School linens (for napping) must be — ewwww — laundered by the whole parental population. If there’s one thing I hate more than doing my kid’s laundry it’s doing other kid’s laundry. Though I volunteered to help out with the Christmas recital, I avoided linen duty like the plague.
Then I saw the note that pidocchi — or as we say in my mother tongue, head lice — had started making school rounds. That was also the day the teacher holding the laundry bag cornered me in a moment of weakness. It was raining, the kids were arguing over umbrellas. I was bogged down with backpacks, art projects and spare shoes. And then my boys bolted. So the crazy, sweaty, strange talking lady — me — just grabbed the laundry bag and starting chasing her children between lightening bolts and thunderclaps.
Once home, I was left with the dreaded feeling that I’d brought back a bag full of cooties. I started itching. And scratching. I remembered a friend whose kid had gotten head lice. It got so bad that after laundering everything in her home, she also had to pay 300 smackers to a “specialist” to comb the nits out of her curly head of hair.
My solution: The bag went to the cleaners.
But fate can have a funny way of turning up and saying, “nanny nanny boo boo!”
The next night came pinworms. My younger son had become infected with what Google sources call a “common infection in small children.” Now his mother was hyperventilating and screaming for his father in the key of F sharp, a voice I reserve for Christina Aguilera impersonations or panic. Suffice to say I was not singing “Lady Marmalade.”
“I think I’m going to need to get a hotel room,” I told my husband Marco. He laughed. I wasn’t kidding. I can handle bleeding heads, broken bones, surgery of any kind, but tiny vermin in my toddler’s intestines went beyond my medical skillset.
After writhing around in psychological pain, I came up with both diagnosis and treatment (all the while keeping distance from my baby boy). “Go to the pharmacy and get this,” I barked at Marco, handing him the scribbled drug name on a torn piece of colored construction paper.

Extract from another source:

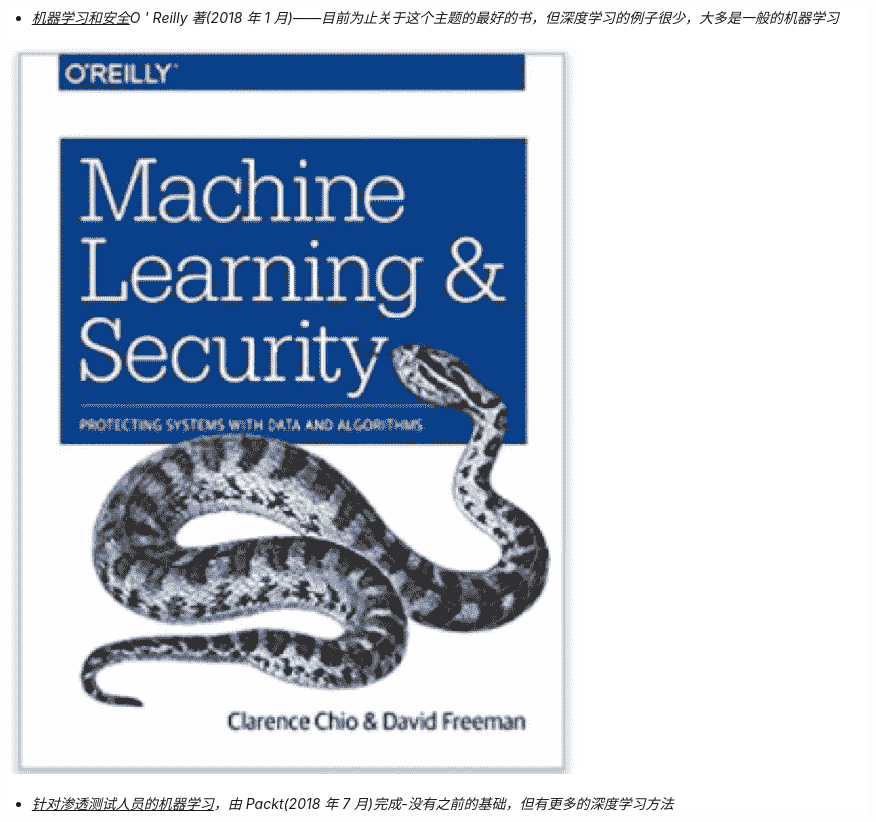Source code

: *   *[机器学习和安全](http://shop.oreilly.com/product/0636920065555.do)O ' Reilly 著(2018 年 1 月)——目前为止关于这个主题的最好的书，但深度学习的例子很少，大多是一般的机器学习*

*![](img/a0b6b02e6300c6146dba7babc200a57e.png)*

*   *[针对渗透测试人员的机器学习](https://www.packtpub.com/networking-and-servers/mastering-machine-learning-penetration-testing)，由 Packt(2018 年 7 月)完成-没有之前的基础，但有更多的深度学习方法*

All four of us — my three filthy men and me — had to be treated with a single dose of the medication, to be repeated in 10 days. Over those 10 days, every linen, towel and article of clothing had to be washed daily to avoid any, gulp, egg-hatching. Egg-hatching? (I’m still having trouble even thinking about omelets.)
In trying to avoid head lice we’d been attacked by equally disgusting and labor intensive critters.
“We should have never let our cleaning lady go!” I complained to my sister.
“He didn’t get pinworms in your house!” I was already falling in to a self-punishing, blame-game frenzy.
“Cats carry pinworms,” she added.
Though stray cats roam the school’s garden, there was no way of knowing where they came from.
That didn’t stop me from a cleaning binge that made me look like an OCD freak on a bender. I scrubbed and bleached and used toxic products I’m sure are more dangerous than pinworms. A little psychosis goes a long way in the domestic sport of cleaning. And until I purge myself of this trauma, my house will be spotless.